Yesterday I switched to my OnePlus 8T as my DD and unfortunately ran into the "Not set up" Google Pay issue for the first time on any of my devices. I flashed your latest zip, and even cleared the GPay data but it didn't seem to make any difference. I noticed the following as the log:

System boot completed

/system/bin/chmod....accessible

/data/data/com.google.android.gms/databases/dg.db....accessible

[titanium] SQLite3 binary found in: /data/data/com.keramidas.TitaniumBackup/files

Google Pay stopped successfully

Chmod 440 command completed successfully
Permissions reported as: 440

And I noticed no SQLite stuff so took a look into the script and noticed it's all behind $runsql -eq 1 but nothing ever seems to set that? Just confused as to how that's supposed to work. I just went ahead and set runsql=1 above it, rebooted, checked the log and it ran and then Google Pay started working, so

I'll have a look at it

Ahh, nice catch...there used to be 3 versions of the script, including one that just changed permissions on the database file and didnt run the SQLite commands....over time i took down the others and concentrated on one version

Looks like when i was cleaning up my drive the other day, im in the middle of my yearly clean up and format and clean install Windows thing, i must have consolidated the scripts and overwritten the one that has that variable set....and uploaded it to make sure it was the latest...oops

Fixed now...its (again) set at top of script, so the adventurous *could* still turn running the SQLite commands off

Looks like ive gotten away with it for a week or so as as pwndal noted for whatever reason he (and others) have been getting by without needing the fix recently. But im glad its fixed

Thanks for bringing this to my attention, big fan of your work, used your stuff many times over the years

 

[osm0sis]

I'll have a look at it

Ahh, nice catch...there used to be 3 versions of the script, including one that just changed permissions on the database file and didnt run the SQLite commands....over time i took down the others and concentrated on one version

Looks like when i was cleaning up my drive the other day, im in the middle of my yearly clean up and format and clean install Windows thing, i must have consolidated the scripts and overwritten the one that has that variable set....and uploaded it to make sure it was the latest...oops

Fixed now...its (again) set at top of script, so the adventurous *could* still turn running the SQLite commands off

Looks like ive gotten away with it for a week or so as as pwndal noted for whatever reason he (and others) have been getting by without needing the fix recently.
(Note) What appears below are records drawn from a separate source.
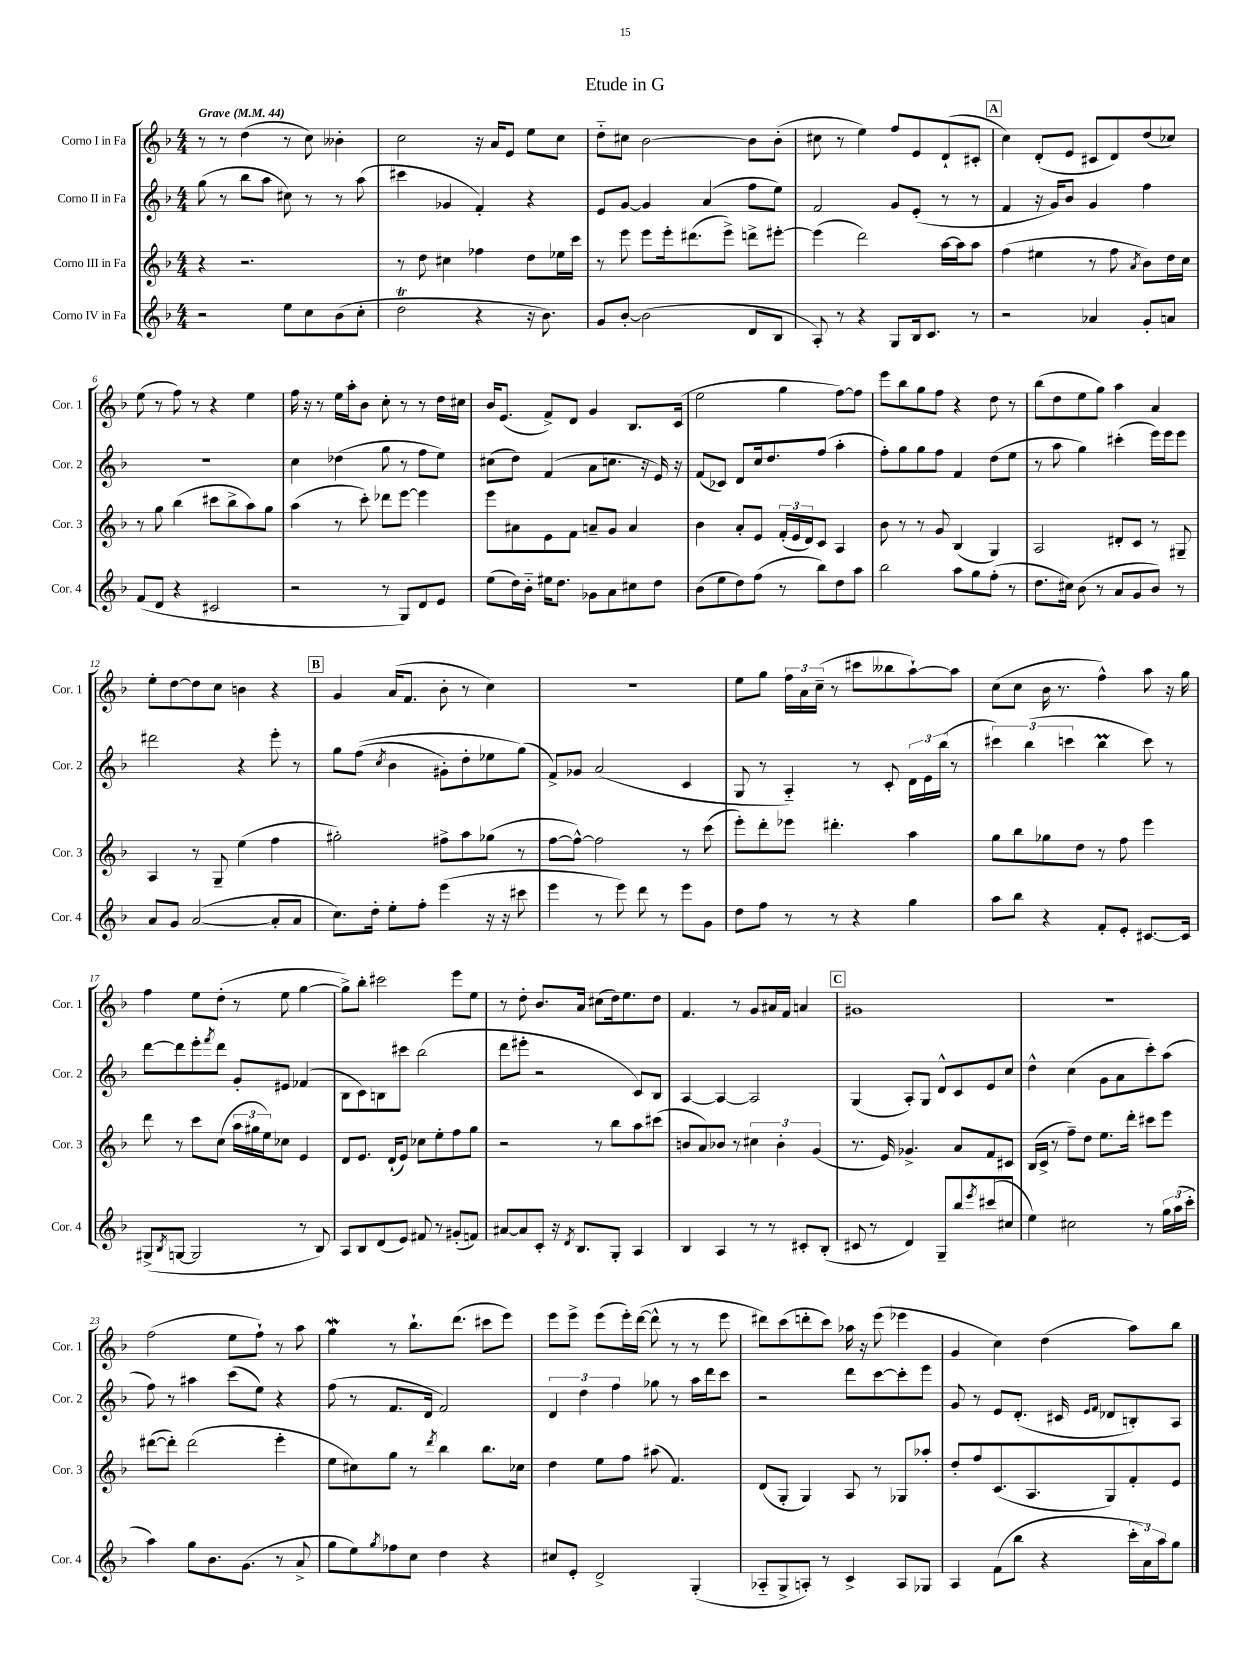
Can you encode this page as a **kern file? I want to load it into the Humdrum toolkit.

**kern	**kern	**kern	**kern
*part4	*part3	*part2	*part1
*staff4	*staff3	*staff2	*staff1
*I"Corno IV in Fa	*I"Corno III in Fa	*I"Corno II in Fa	*I"Corno I in Fa
*I'Cor. 4	*I'Cor. 3	*I'Cor. 2	*I'Cor. 1
*clefG2	*clefG2	*clefG2	*clefG2
*k[b-]	*k[b-]	*k[b-]	*k[b-]
*M4/4	*M4/4	*M4/4	*M4/4
*MM44	*MM44	*MM44	*MM44
=1	=1	=1	=1
!	!	!	!LO:TX:a:B:t=Grave
2r	4r	(8gg\	8r
.	.	8r	8r
.	2.r	8bb-\L	(4dd\
.	.	8aa\J	.
8ee\L	.	8cc#X\)	8r
8cc\	.	8r	8cc\)
(8b-\	.	8r	4b--X'\
8cc'\J	.	(8aa\	.
=2	=2	=2	=2
2ddT\	8r	4ccc#X\	2cc\
.	8dd\	.	.
.	4cc#X\	4g-X/	.
4r	4ff-X\	4f'/)	16r
.	.	.	16a/KL
.	.	.	8e/J
16r	8dd\L	4r	8ee\L
8.b-\)	.	.	.
.	16ee-X\L	.	8cc\J
.	16ccc\JJ	.	.
=3	=3	=3	=3
8g/L	8r	8e/L	8dd\L
[8b-'/J	8eee\	[8g/J	8cc#X\J
(2b-\]	8eee\L	4g/]	[2b-\
.	16eee'\k	.	.
.	(8.ddd#X\	.	.
.	.	(4a/	.
.	8eee^\J)	.	.
8d/L	8dddn^\L	8ff\L	8b-\L]
8B-/J	[8eee#X'\J	8ee\J)	(8b-'\J
=4	=4	=4	=4
8A'/)	(4eee#\]	2f/	8cc#X\
8r	.	.	8r
4r	2ddd\)	.	4ee\)
8G/L	.	8g/L	8ff/L
16B-/k	.	(8e'/J	8e/
8.c/J	.	.	.
.	[16aa\LL	8r	(8d`/
.	16aa\J]	.	.
8r	8aa\J	8r	8c#X'/J
!!LO:REH:place=s1:t=A
=5	=5	=5	=5
2r	(4ff\	4f/	4cc\)
.	4ee#X\	16r	(8d'/L
.	.	16g/KL)	.
.	.	8b-/J	8e/J
4a-X/	8r	4g/	8c#X/L
.	8ff\	.	8d/)
.	8qa/	.	.
8g'/L	8b-\L)	4ff\	(8dd/
8an/J	16dd\L	.	8cc-X/J)
.	16cc\JJ	.	.
!!LO:LB:g=z
=6	=6	=6	=6
(8f/L	8r	1r	(8ee\
8d/J	8gg\	.	8r
4r	(4bb-\	.	8ff\)
.	.	.	8r
2c#X/	8ccc#X\L	.	4r
.	8bb-^\	.	.
.	8aa\)	.	4ee\
.	8gg\J	.	.
=7	=7	=7	=7
2r	(4aa\	4cc\	16ff\
.	.	.	16r
.	.	.	8r
.	8r	(4dd-X\	16ee\LL
.	.	.	16aa'\J
.	8ccc'\)	.	8b-\J
8r	8ddd-X\L	8gg\	8cc'\
8G/L)	[8eee\J	8r	8r
8d/	4eee\]	8ff\L	8r
8e/J	.	8ee\J)	16dd\LL
.	.	.	16cc#X\JJ
=8	=8	=8	=8
(8ee\L	8eee\L	(8cc#X\L	16b-/KL
.	.	.	(8.e/J
16dd\L)	8a#X\	8dd\J)	.
16b-\JJ	.	.	.
16ee#X\KL	8e\	(4f/	8f^/L)
8.dd\J	.	.	.
.	8f\J	.	8d/J
8g-X\L	8an~/L	8a\L	4g/
8a\	8g/J	8.ccn\J	.
8cc#X\	4a/	.	8.B-/L
.	.	16r	.
8dd\J	.	16e/)	.
.	.	16r	(16c/Jk
=9	=9	=9	=9
(8b-\L	4b-\	(8f/L	2ee\
8ee\	.	8c-X/J)	.
8dd\)	8a'/L	8d/L	.
(8ff\J	8e/J	16cc/k	.
.	.	8.dd/	.
8r	(24f'/LL	.	4gg\
.	24e/	.	.
.	24d/J)	.	.
8bb-\L)	8c/J	(8ff/J	.
8dd\	4A/	4aa'\	[8ff\L)
8aa\J	.	.	8ff\J]
=10	=10	=10	=10
2bb-\	8b-\	8ff'\L)	8eee\L
.	8r	8gg\	8bb-\
.	8r	8gg\	8gg\
.	8g/	8ff\J	8ff\J
8aa\L	(4B-/	4f/	4r
8gg\	.	.	.
(8ff'\J	4G/)	(8dd\L	8dd\
8r	.	8ee\J	8r
=11	=11	=11	=11
8.dd\L	2A/	8r	(8bb-\L
.	.	8aa\	8dd\
16cc#X\Jk)	.	.	.
(8b-\	.	4gg\)	8ee\
8r	.	.	8gg\J)
8a/L	8d#X'/L	(4ccc#X'\	4aa\
8g/	8c/J	.	.
8b-/J)	8r	16eee\LL)	4a/
.	.	16eee\J	.
8r	8G#X~/	8eee\J	.
!!LO:LB:g=z
=12	=12	=12	=12
8a/L	4A/	2ddd#X\	8ee'\L
8g/J	.	.	[8dd\
([2a/	8r	.	8dd\]
.	8G~/	.	8cc\J
.	(4ee\	4r	4bn\
8a'/L]	4ff\	8eee'\	4r
8a/J	.	8r	.
!!LO:REH:place=s1:t=B
=13	=13	=13	=13
8.cc\L)	2gg#X'\)	8gg\L	4g/
.	.	((8ff\J	.
16dd'\Jk	.	.	.
.	.	8qcc/	.
8ee'\L	.	4b-\	(16a/KL
.	.	.	8.f/J
8ff'\J	.	.	.
(4eee\	8ff#X^\L	8g#X'\L)	8b-'\
.	8aa\	8dd'\	8r
16r	(8gg-X\J	8ee-X\	4cc\)
16r	.	.	.
8ccc#X\	8r	(8gg\J)	.
=14	=14	=14	=14
4eee\	[8ff\L	8f^/L)	1r
.	8ff^^\J_)	8g-X/J	.
8r	2ff\]	(2a/	.
8eee\)	.	.	.
8ddd\	.	.	.
8r	.	.	.
8eee\L	8r	4c/	.
8g\J	(8ccc\	.	.
=15	=15	=15	=15
8dd\L	8eee'\L)	8G/	8ee\L
8ff\J	8ddd'\	8r	8gg\J
8r	8eee-X\J	4A/)	24ff\LL
.	.	.	24a\
.	.	.	(24cc~\JJ
8r	4.ddd#X'\	.	8r
4r	.	8r	8ccc#X\L
.	.	8c'/	8bb--X\
4gg\	4aa\	24d\LL	[8aa`\)
.	.	24e\	.
.	.	(24bb-\JJ	.
.	.	8r	8aa\J]
=16	=16	=16	=16
8aa\L	8gg\L	6ccc#X\)	(8cc\L
8bb-\J	8bb-\	.	8cc\J
.	.	(6bb-\	.
4r	8gg-X\	.	16b-\
.	.	.	8.r
.	.	6cccn\	.
.	8dd\J	.	.
8f'/L	8r	4bb-M\	4ff^^\)
8e'/J	8ff\	.	.
[8.c#X/L	4eee\	8ccc\)	8aa\
.	.	8r	16r
16c#/Jk]	.	.	16gg\
!!LO:LB:g=z
=17	=17	=17	=17
(8G#X^/L	8ddd\	[8ddd\L	4ff\
8qB-/	.	.	.
[8Gn/J	8r	8ddd\]	.
2G/]	8ccc\L	8eee'\	8ee\L
.	.	8qfff/	.
.	(8cc\J	8ddd\J	(8dd'\J
.	24aa\LL	8g'/L	8r
.	24gg#X\	.	.
.	24ee\J)	.	.
.	8cc-X\J	8e#X/J	8ee\
8r	4e/	(4f-X/	[4gg\
8B-/)	.	.	.
=18	=18	=18	=18
8A/L	8d/L	8B-\L	8gg^\L])
8B-/	8.e/J	8c\)	8bb-'\J
(8d/	.	8Bn\	2ccc#X\
.	(16d`/KL	.	.
8e/J)	8e/J)	8ccc#X\J	.
8f#X/	8cc-X\L	(2bb-\	.
8r	8ee'\	.	.
(8g#X'/L	8ff\	.	8eee\L
8fn/J)	8gg\J	.	8ee\J
=19	=19	=19	=19
[8a#X/L	2r	8ddd\L	8r
8a#/]	.	8eee#X'\J	8dd'\
8c'/J	.	2r	8.b-/L
16r	.	.	.
8qd/	.	.	.
8.B-/L	.	.	16a/Jk
.	8r	.	(8cc#X\L
8G'/J	8bb-\L	.	16dd\k)
.	.	.	8.ee\
4A/	8aa\	8c/L)	.
.	(8ccc#X\J	8B-/J	8dd\J
=20	=20	=20	=20
4B-/	8bn/L	[4A/	4.f/
.	8a/)	.	.
4A/	8b-X/J	4A/_	.
.	8r	.	8r
8r	6cc#X\	2A/]	8g/L
8r	.	.	16a#X/L
.	6b-'\	.	.
.	.	.	16f/JJ
8c#X'/L	.	.	4an/
.	(6g/	.	.
(8B-'/J	.	.	.
!!LO:REH:place=s1:t=C
=21	=21	=21	=21
8c#X/	8.r	(4G/	1g#X
8r	.	.	.
.	16e/)	.	.
4d/)	4.g-X^/	8A'/L)	.
.	.	8G/J	.
8G~/L	.	8d^^/L	.
8bb-/	8a/L	8c/	.
8qeee/	.	.	.
(8ccc#X/	8f/	8e/	.
8cc#X/J	8c#X/J	8cc/J	.
=22	=22	=22	=22
4ee\)	(16B-/LL	4dd^^\	1r
.	16c^/JJ	.	.
.	8r	.	.
2cc#X\	8ff~\L)	(4cc\	.
.	8dd\J	.	.
.	8.ee\L	8g\L	.
.	.	8a\	.
.	16ddd'\Jk	.	.
8r	8ccc#X\L	8ccc'\)	.
24gg\LL	8eee\J	(8aa\J	.
(24aa\	.	.	.
24ccc'\JJ	.	.	.
!!LO:LB:g=z
=23	=23	=23	=23
4aa\)	([8ddd#X\L	8ff\)	(2ff\
.	8ddd#'\J])	8r	.
8gg\L	(2ddd#\	4aa#X\	.
8.b-\	.	.	.
.	.	(8ccc\L	8ee\L
(8.g\J	.	.	.
.	.	8ee\J)	8ff`\J)
8r	4eee'\	4r	8r
8a^/	.	.	8aa\
=24	=24	=24	=24
8gg\L	8ee\L	(8ff\	4ggW\
8ee\)	8cc#X\)	8r	.
8qgg/	.	.	.
8ff-X\	8gg\J	8.f/L	8r
8cc\J	8r	.	8.bb-`\L
.	.	16d/Jk	.
.	8qddd/	.	.
4dd\	4bb-\	2f/)	.
.	.	.	(8.ddd\J
4r	8.bb-\L	.	8ccc#X\L
.	.	.	8eee\J)
.	16cc-X\Jk	.	.
=25	=25	=25	=25
8cc#X/L	4dd\	6d/	8eee\L
8e'/J	.	.	8eee^\J
.	.	6dd\	.
2d^/	8ee\L	.	(8eee\L
.	.	6ff\	.
.	8ff\J	.	16eee'\L)
.	.	.	([16ddd\JJ
.	(8aa#X\	8gg-X\	8ddd^^\]
.	4.f/)	8r	8r
(4G'/	.	16aa\LL	8r
.	.	16ddd\J	.
.	.	8ccc\J	8eee\
=26	=26	=26	=26
8A-X/L	(8d/L	2r	8ddd#X\L)
8G^/	8G'/J	.	(8ccc\
8An'/J)	4G/)	.	8dddn'\
8r	.	.	8ccc\J)
4c^/	8A/	8ddd\L	16aa-X\
.	.	.	16r
.	8r	[8ccc\	(8eee\
8A/L	8G-X/L	8ccc'\]	4eee-X\
8G-X/J	8aa-X'/J	8eee\J	.
=27	=27	=27	=27
4A/	8dd'/L	8g/	4g/
.	8ff/	8r	.
(8f\L	(8.c/	8e/L	4cc\)
8bb-\J	.	(8.d'/J	.
.	8.A/	.	.
4r	.	.	(4dd\
.	.	16c#X/	.
.	.	16qqe/LL	.
.	.	16qqf/JJ	.
.	8G/)	8d-X/L	.
24ccc'\LL	8f'/	8Bn'/)	8aa\L)
24a\)	.	.	.
24aa\J	.	.	.
8gg\J	8e/J	8A/J	8bb-\J
==	==	==	==
*-	*-	*-	*-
But im glad its fixed

Thanks for bringing this to my attention, big fan of your work, used your stuff many times over the years

Ah good, I'm not crazy!

My thought is that I just tripped some deeper bootloader check in GMS earlier on before I rooted and despite MagiskHide and Play Store wipe getting me passing and certified the only way to clean out the old check was the SQLite hack.

Now that it's working I've removed the module, set up GPay the rest of the way, got all my loyalty cards, etc. back and all is still working, so fingers crossed it'll stay that way.